EXERCISE BRIEF
Omit all images, then repeat exactly the lines below from the one containing "Figure 5. Characteristics" through the one containing "Figure 13. Differences", both ends included.

RECORDS FOR THIS EXERCISE
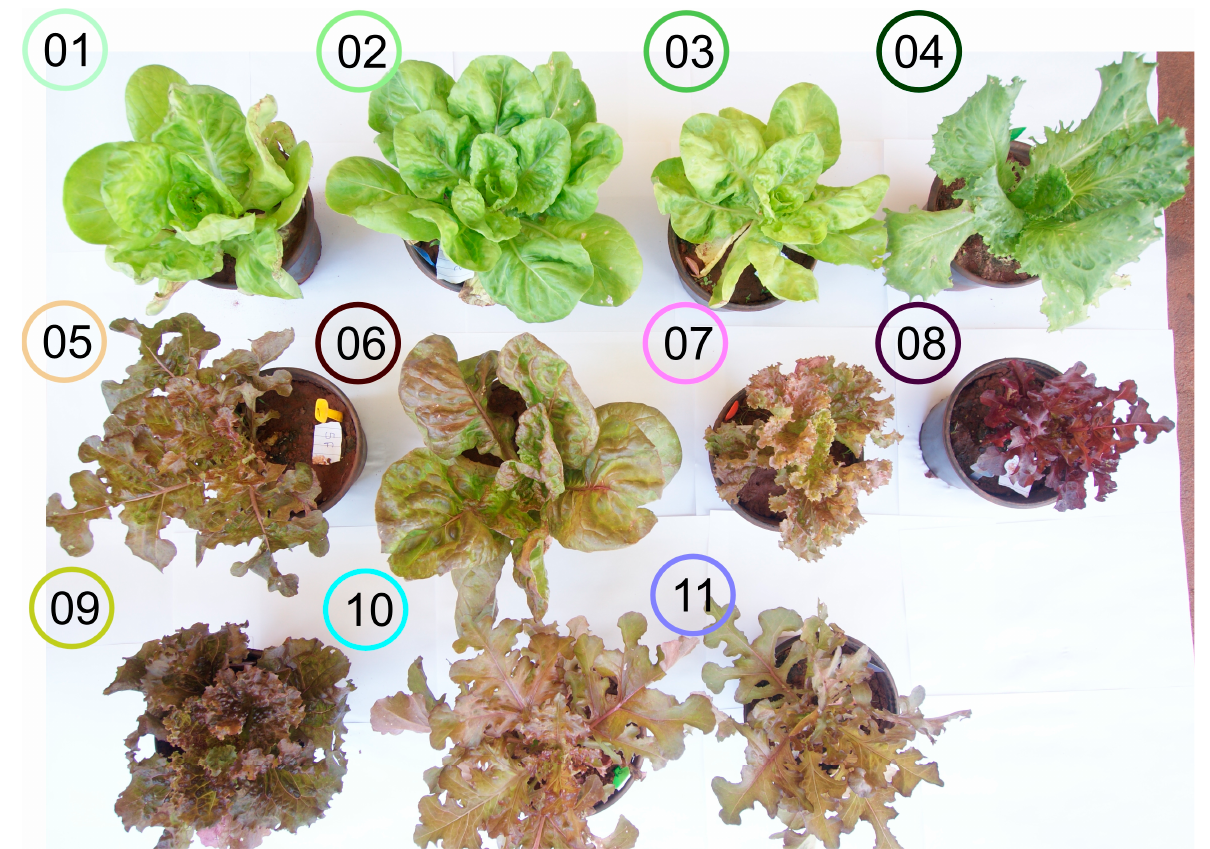
Figure 1. Lactuca sativa L. plants with variation of pigments. The circle displays eleven different varieties of the left to right and top to bottom ( V01 – V11 ) variations as described in the Section 4 [3,8].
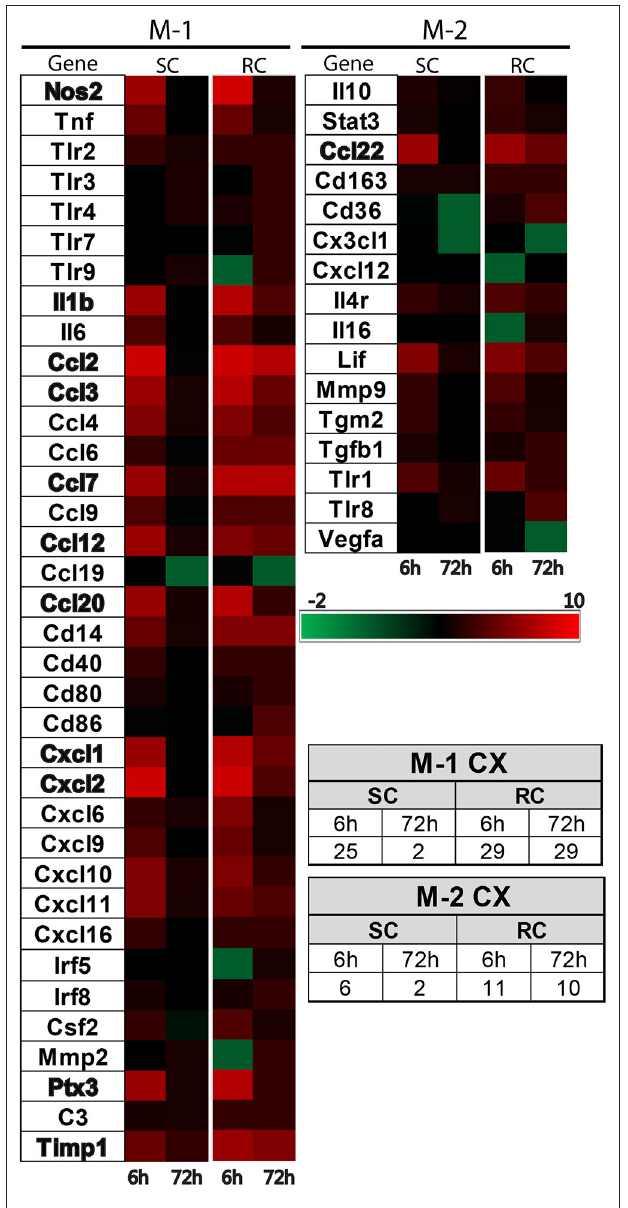
FIGURE 4 | Heat map showing inflammatory gene profile of the ipsilateral cortex following concussive brain injury. Custom designed qRT-PCR mini-array identified genes that were upregulated (Red, ≥ 1.5 fold positive changes compared to sham group) or downregulated (Green, ≥ 1 fold negative change compared to sham group). Left panel shows altered M-1 markers and right panel shows altered M-2 markers. Names of the genes that were expressed more than 6 fold are identified in bold. The table insert shows the total number of genes that were changed under each condition. SC: single concussion, RC: repeated concussion, CX: cortex.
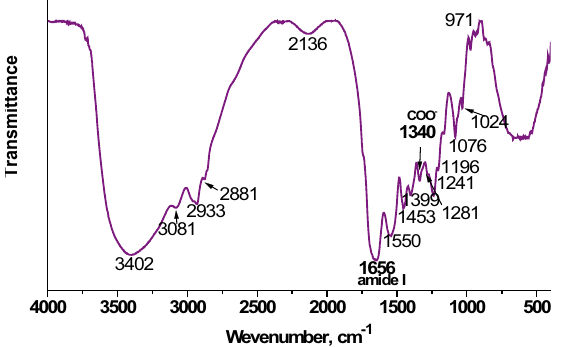
Figure 3. FTIR spectrum of pure collagen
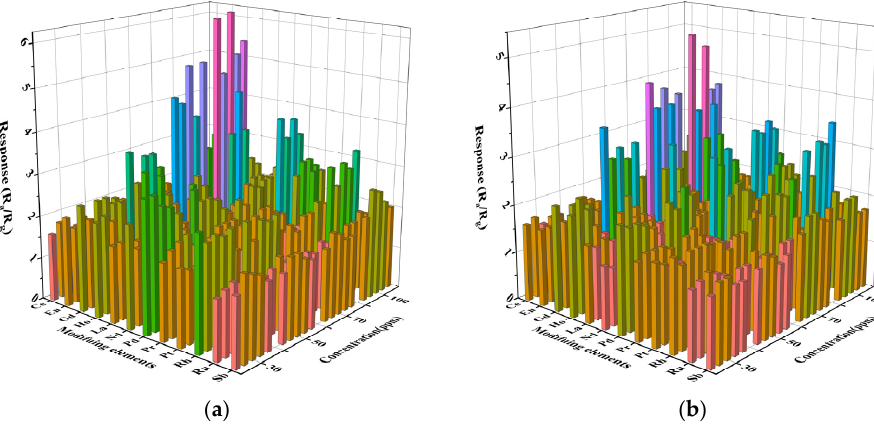
Figure 5. Characteristics of surface-modified In 2 O 3 gas sensor for the determination of volatile compounds in gasoline and diesel at different concentrations at 250 °C. ( a ) Gasoline; ( b ) Diesel.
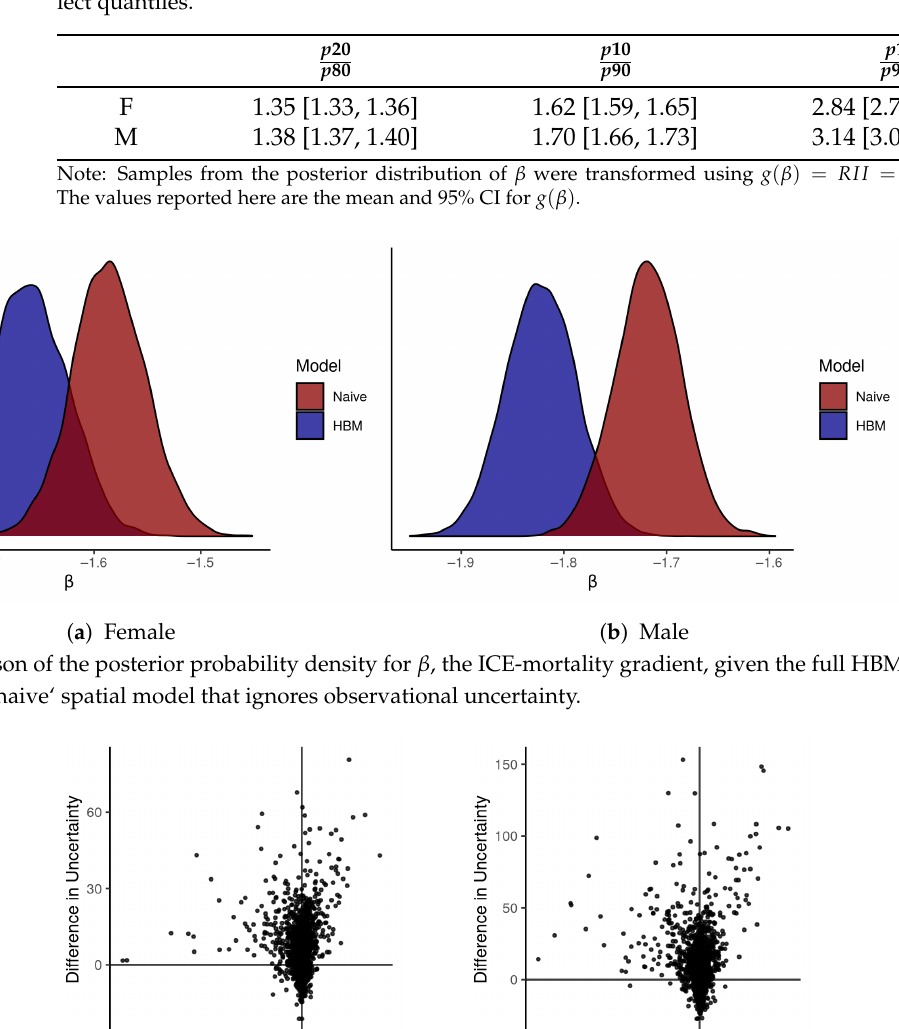
Figure 13. Differences in posterior distributions of mortality rates naive model (difference = full-naive). The mean refers to the mean of the posterior distribution of each rate; uncertainty is measured by the width of the corresponding 95%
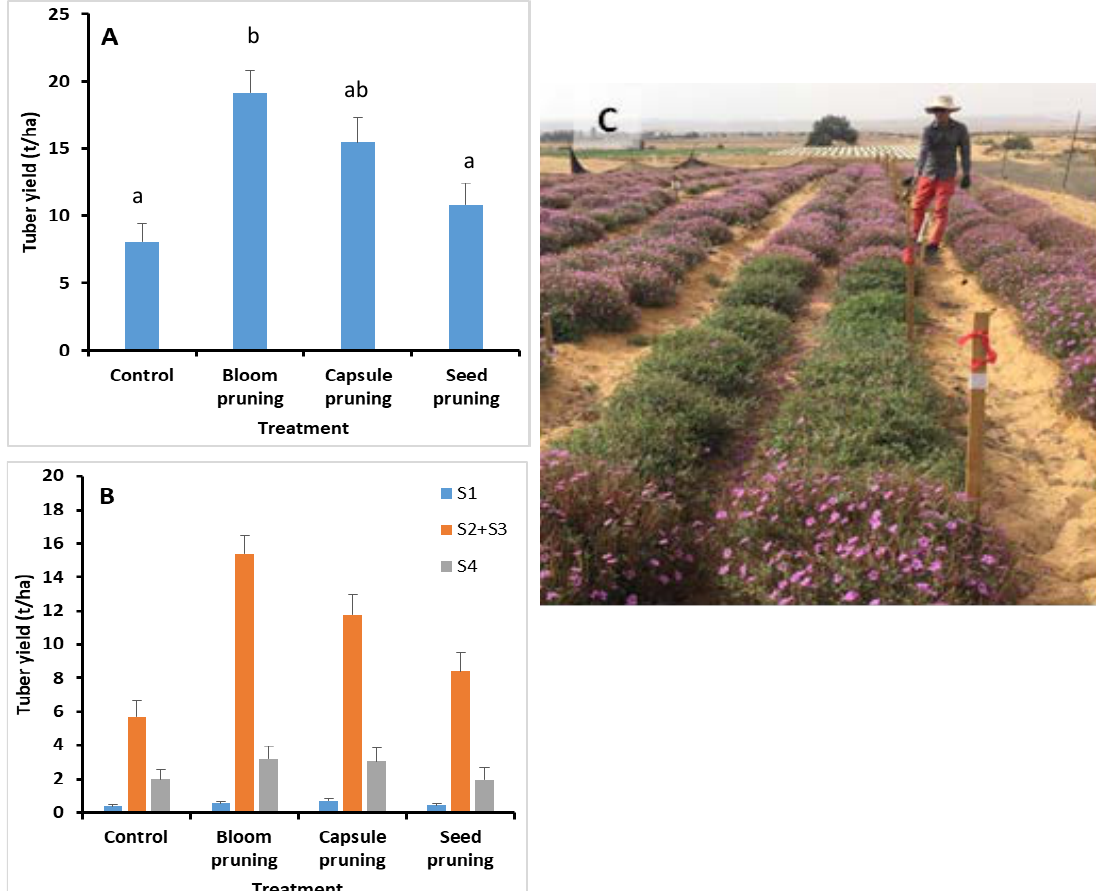
Figure 4. Effects of recurrent pruning of reproductive organs during three consecutive developmental stages: bloom, fruit (capsule) set, and seed formation on the total HSB tuber yield. Different superscript letters indicate significant differences ( A ), and on the distribution of the tubers between fractions according to size, quality, and age ( B ). A picture demonstrating pruning treatments ( C ). Control is without pruning at all. Bars indicate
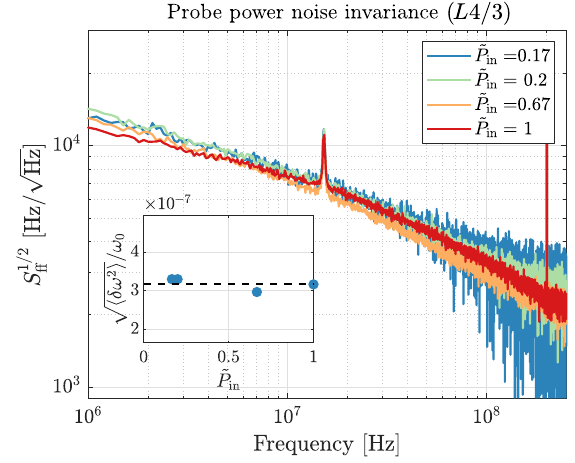
FIG. 3. Comparison of corrected L 4 = 3 cavity frequency noise ˜ P normalized to the maximum spectra at various input powers in value for the dataset. The rms fractional frequency fluctuation ffiffiffiffiffiffiffiffiffiffiffiffi p = ω 0 is computed from the integrated noise over the h δω 2 i plotted measurement bandwidth and plotted in the inset as a ˜ P function of . No significant power scaling or deviation from in the mean value (black dashed line) is observed, indicating that noise contributions from nonlinear effects can be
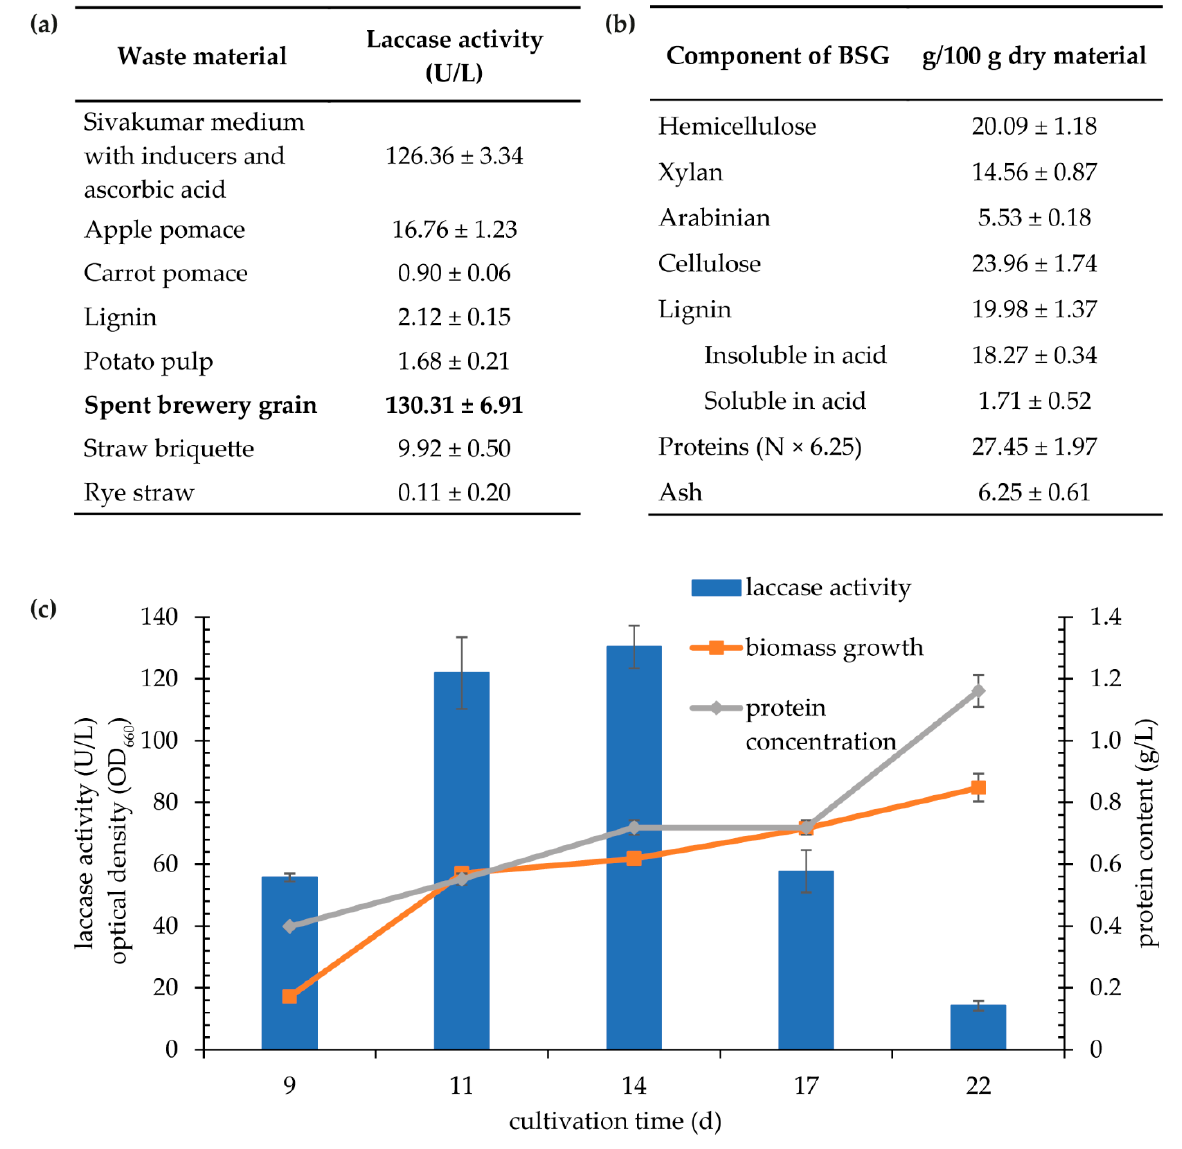
Figure 7. Cultivation of K. bupleuri G3 with waste materials. ( a ) Laccase activity after cultivation in Sivakumar media (without the presence of additional inducers) enriched with various waste products at a concentration of 100 g/L (the maximum activity with brewery spent SG) is shown in bold); ( b ) chemical composition of ; ( c ) growth, protein content and extracellular laccase activity during cultivation in Sivakumar medium with 100 g/L of BSG.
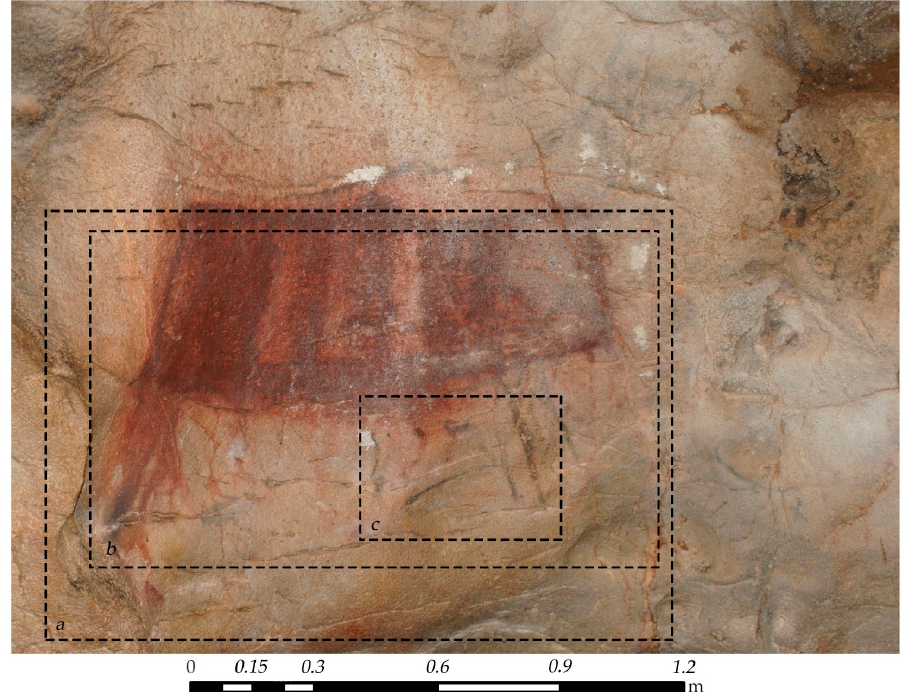
Figure 7. True color composition of hyperspectral image and location of the extension of figures. (a) represents the location of Figure 8, (b) represents the location of Figure 10.a and (c) represents the location of Figure 10.b (authorized by GIM Geomatics, S.L.).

YOUR RESPONSE
Figure 5. Characteristics of surface-modified In 2 O 3 gas sensor for the determination of volatile compounds in gasoline and diesel at different concentrations at 250 °C. ( a ) Gasoline; ( b ) Diesel.
Figure 13. Differences in posterior distributions of mortality rates naive model (difference = full-naive). The mean refers to the mean of the posterior distribution of each rate; uncertainty is measured by the width of the corresponding 95%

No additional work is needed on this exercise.